After the Trial Work Period ends, you enter a 36-month Extended Period of Eligibility. During this window:

  • Months where you earn below SGA → you receive your full SSDI benefit
  • Months where you earn above SGA → your benefit is suspended (not terminated)
  • If your earnings drop below SGA again within those 36 months → benefits can be reinstated without filing a new application

This safety net matters. It means a single month of higher earnings doesn't automatically end your SSDI permanently.

What Counts as "Earnings" — and What Doesn't

The SSA focuses on gross wages from work activity, not all income. Some important distinctions:

  • Passive income (rental income, investments, interest) does not count toward SGA for SSDI purposes
  • Self-employment income is calculated differently — net earnings and the nature of your work activity both factor in
  • Impairment-related work expenses (IRWEs) — costs you pay out of pocket because of your disability that allow you to work (specialized transportation, certain medications, adaptive equipment) — can be deducted from your countable earnings, potentially keeping you under the SGA limit

This is a meaningful distinction for people with significant work-related medical costs.

SSDI Is Not SSI — The Rules Are Different

It's worth being explicit here: SSDI and SSI are separate programs with different income rules.

  • SSDI is based on your work history and payroll tax contributions. The SGA limit governs whether you can work.
  • SSI (Supplemental Security Income) is needs-based and has its own income calculation — including different exclusions and benefit reduction formulas that don't apply to SSDI.

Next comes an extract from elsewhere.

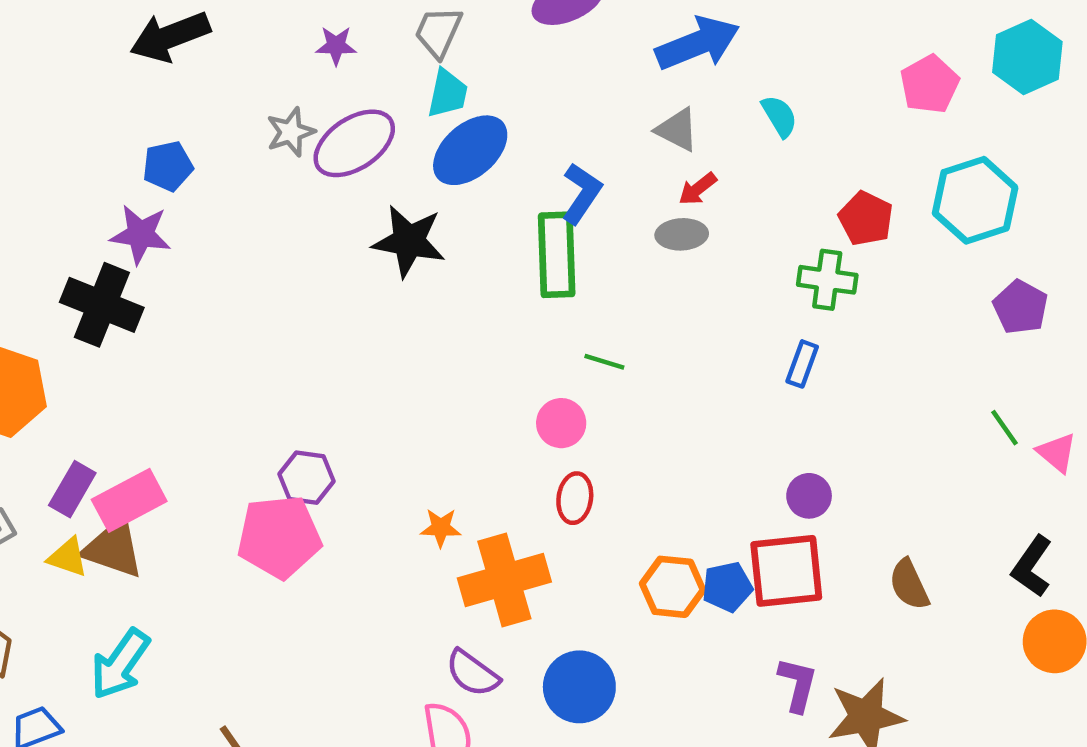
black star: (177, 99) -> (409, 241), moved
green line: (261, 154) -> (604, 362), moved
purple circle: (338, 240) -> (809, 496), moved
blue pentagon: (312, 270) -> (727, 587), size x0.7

If you receive both (called dual eligibility), both sets of rules apply simultaneously, which adds complexity.

The Variables That Shape Your Specific Situation 🔍

The program rules above apply broadly — but your actual situation depends on factors the SSA will evaluate individually:

  • When you were approved and how many trial work months you've already used
  • How your earnings are structured (wages vs. self-employment vs. irregular income)
  • Whether you have IRWEs that reduce your countable earnings
  • Whether you're blind, which qualifies you for the higher SGA threshold
  • Your benefit status at the time you return to work

Someone who has used all 9 trial work months and is in their EPE faces very different math than someone newly approved who hasn't started their TWP yet. Someone with $400/month in documented impairment-related work expenses has more room to earn than the raw SGA number suggests.

The dollar thresholds are the same for everyone at a given income level — but how they interact with your timeline, your expenses, and your benefit history is where outcomes start to diverge.